Does anybody know the specifics of how NIS 2009 detects devices for the network security map? Is it via the ARP scan I see in a network trace?
The problem is that it is not seeing my server. It finds another PC and a printer on the same network just fine.
The server is running Debian GNU/Linux. The server firewall is open to the LAN, and I can ping it, connect via secure shell, web browser, etc. without issue.
I can manually add it to the "Trust Network", but it is disconcerting to have it consider it not part of the local network and also have it limit my security level options.
I looked through a couple dozen messages relating to the security map, but couldn't find anything relevant.
If someone has any ideas, or can point me more directly to an appropriate thread, I would appreciate it.
Does anybody know the specifics of how NIS 2009 detects devices for the network security map? Is it via the ARP scan I see in a network trace?
The problem is that it is not seeing my server. It finds another PC and a printer on the same network just fine.
The server is running Debian GNU/Linux. The server firewall is open to the LAN, and I can ping it, connect via secure shell, web browser, etc. without issue.
I can manually add it to the "Trust Network", but it is disconcerting to have it consider it not part of the local network and also have it limit my security level options.
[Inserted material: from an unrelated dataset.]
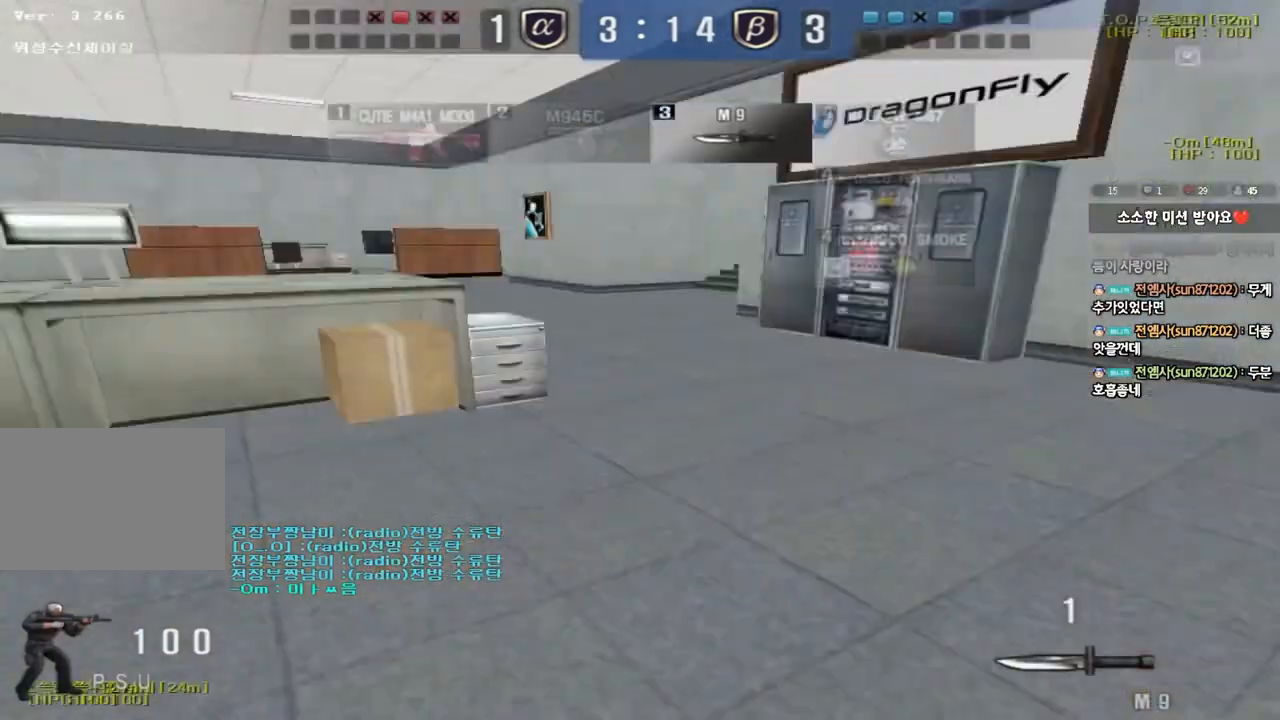
{"keys": [], "events": [[250, "shift", "down"], [283, "d", "up"], [283, "w", "up"], [317, "space", "down"], [383, "shift", "up"], [433, "space", "up"]]}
I looked through a couple dozen messages relating to the security map, but couldn't find anything relevant.
If someone has any ideas, or can point me more directly to an appropriate thread, I would appreciate it.
Thank you, but that doesn't seem to have helped.
I closed the network map. Then I purged the network map and the ARP cache. Then I reopened the network map. Although the server currently has the lowest IP on the LAN, I pinged it (successfully). Once again, everything but the server appeared on the map.
Everything is on the same class C network, and appropriately configured (e.g. mask-wise).
Four possibilities come to mind:
- Static ARP entries -- the server has been configured with arp=disabled and the Norton machine has a static (-s) entry for the server
- There are too many responses coming in simultaneously
- The server is slow to respond
- The server is also your Internet gateway
You'd probably know if the first item was happening.
From your description the second item probably isn't occurring. Our experiments have shown that you need about a dozen machines all responding simultaneously to make a random device intermittently not show up.
The third item may be the reason. The scan doesn't wait the 'customary' amount of time for a response because most people wouldn't want to wait that long for the results.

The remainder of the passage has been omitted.